WHY STOCK COMPANIES?


Following are the major features of stock companies:

1. Management is legally separated from ownership.
2. Stock companies can gather together millions of small savers.
3. They can raise capital rapidly at any time by issuing new shares or credit bonds.
4. They can borrow bills, give preference shares, which are redeemable and are either payable or exchangeable for ordinary shares.
5. Ownership can be quickly transferred through stock exchange.
6. They can continue to operate even after the end of their legal period.
7. They can adapt to economic changes and cycles.
8. They can reduce production costs.
9. They can recruit the highest possible number of personnel.
10 . They can finance research and conduct experiments to improve products.
11. They are capable of facing foreign competition.
Stock companies have played a basic and leading role in the success of the free economic order in the Western world. Indeed, the yardstick of the strength of the economy of any country in the world is measured by the number of stock companies operating in it .
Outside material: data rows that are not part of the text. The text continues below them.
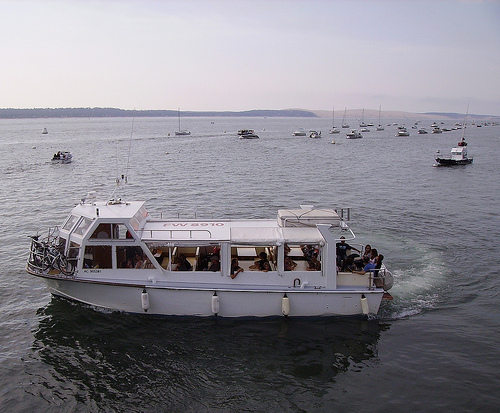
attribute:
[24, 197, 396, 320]
boat — large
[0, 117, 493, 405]
water — gray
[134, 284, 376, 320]
bouys — white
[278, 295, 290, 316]
buoy — white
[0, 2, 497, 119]
sky — clear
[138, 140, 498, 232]
water — bubbly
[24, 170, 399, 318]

The more stock companies in a country the more its economy is capable of absorbing personal savings of citizen and others and turning them into huge investments from which shareholders, in particular, and the economy, in general, will benefit. The concept of stock companies is based on the ability of such companies to gather small amounts in one place to become millions to participate in the building of new projects to produce goods and services that an individual or a group of individuals cannot do.


Common ownership divides and spreads risks among the largest possible number of shareholders, while individual ownership bears all kinds of risks making shareholders hesitant to venture investing the whole capital in one or several projects at the same time.
Stock companies are more capable of undertaking large scale projects requiring huge investments which a single individual is unable to do. Unlike all other legal ownerships, stock companies are more capable than all of scientifically separating ownership from management. This means that an owner of funds is not necessarily a better manager.
Management employs the best personnel to manage the funds of an individual, who cannot, either because he does not lave sufficient time to manage his funds or because of his lack of experience and ability to manage his funds, leading him to invest them in stock companies to make use of their ability to manage and invest the money in giant projects that cannot be undertaken except with stock companies able to gather, manage and invest such funds in a manner that separates management from ownership .
This ensures that the regular structure of the company will carry on its operations whoever the owners are. Such an advantage enables the economy of any country to move from individual or family ownership to group ownership on the basis of institutions rather than individuals. The legal system continues to operate because it is constant, while the individual system ends with the individual’s end . This is the difference between an economy based on individual ownership and that based on company ownership with a system independent from individual ownership which ensures the continuation of an economy to undertake it .
This is the truth about stock companies and this is why the world prefers an economic system based on stock companies for the management of economic resources.